MM So fast forward to a couple of years later, what is life like now for you, Chris?

CW I’ve volunteered for a couple of years and then I started to make the transition back into work. I moved back into work full time in 2003/2004, with a large mental health organisation, working in responsible policy areas. That actually started to make me feel much better about myself, much more confident, it opened up social opportunities. I actually got married 8 years ago and have a 7 year old daughter. If I think back to 1999/2000, they just weren’t possibilities. They were things that other people had, other people could expect, and they weren’t for someone like me who struggled to cope, was in and out of hospital and spent most of their life in day care services. Moving out of that, I feel much more valued, much more valuable, I am happier in myself, and I feel as though I make a contribution to the world around me, rather than being in this, as you said earlier, this kind of ‘bubble’, that exists in the rest of the world.

MM In your office in Glasgow, you are part of the Mental Health Foundation, is that right, yes?

CW Yes actually I have worked for the Mental Health Foundation now for 3 years, but they were a big part of my recovery and moving back into the workplace, because back in 2002, they gave me a small amount of funding to do a research project. That was a good experience for me. It gave me something good to put on my CV, but it also kind of gave me that confidence and belief in myself, particularly when an organisation place a degree of trust and faith in you by giving you a grant to go off and do something, something yourself. So when the opportunity came up 3 or 4 years back, to come and work at the Mental Health Foundation, it was a very straightforward decision to make. I think we always try to look at how we make a difference to people’s lives.

MM So do you feel that you wanted to give something back, because they kind of supported you in your earlier years and you wanted to kind of like, repay them, as it were?

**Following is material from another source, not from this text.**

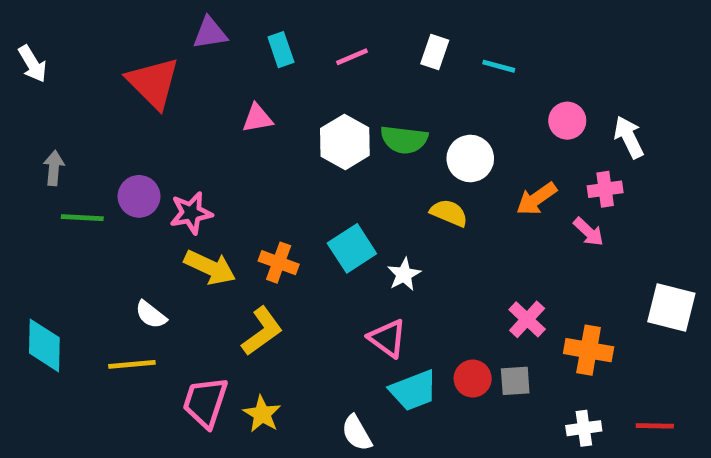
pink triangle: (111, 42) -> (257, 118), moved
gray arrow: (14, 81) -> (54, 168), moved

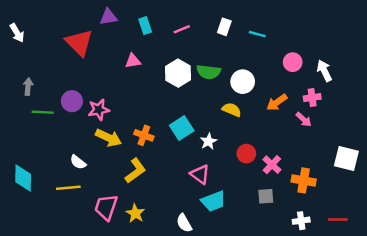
red circle: (473, 379) -> (246, 154), moved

CW I don’t think I felt that I owed any debt that had to be repaid. I think as an organisation, it has a culture that I very much agree with, it’s a supportive culture, it’s a culture that will allow people to develop and thrive, but we always look to … what can we do to make a practical difference to peoples lives … I think we all have that kind of philosophy of the one thing that we should do in our time in the world is try make it a better place.

MM Do you like your job?

CW I love my job. Whether it’s with the foundation or other pieces of work that I’ve done, I think that I have a great deal of autonomy and control and I am doing the things that I want to do. In the past I have worked in jobs where the reason that I had been in that job is that I have got bills to pay and I haven’t enjoyed that. For most people in work, that’s one of the main reasons that people are in work, I am in work because I have got bills to pay and there are things that I want to do in life. I have the added bonus of working somewhere that I enjoy and with colleagues that I enjoy being with.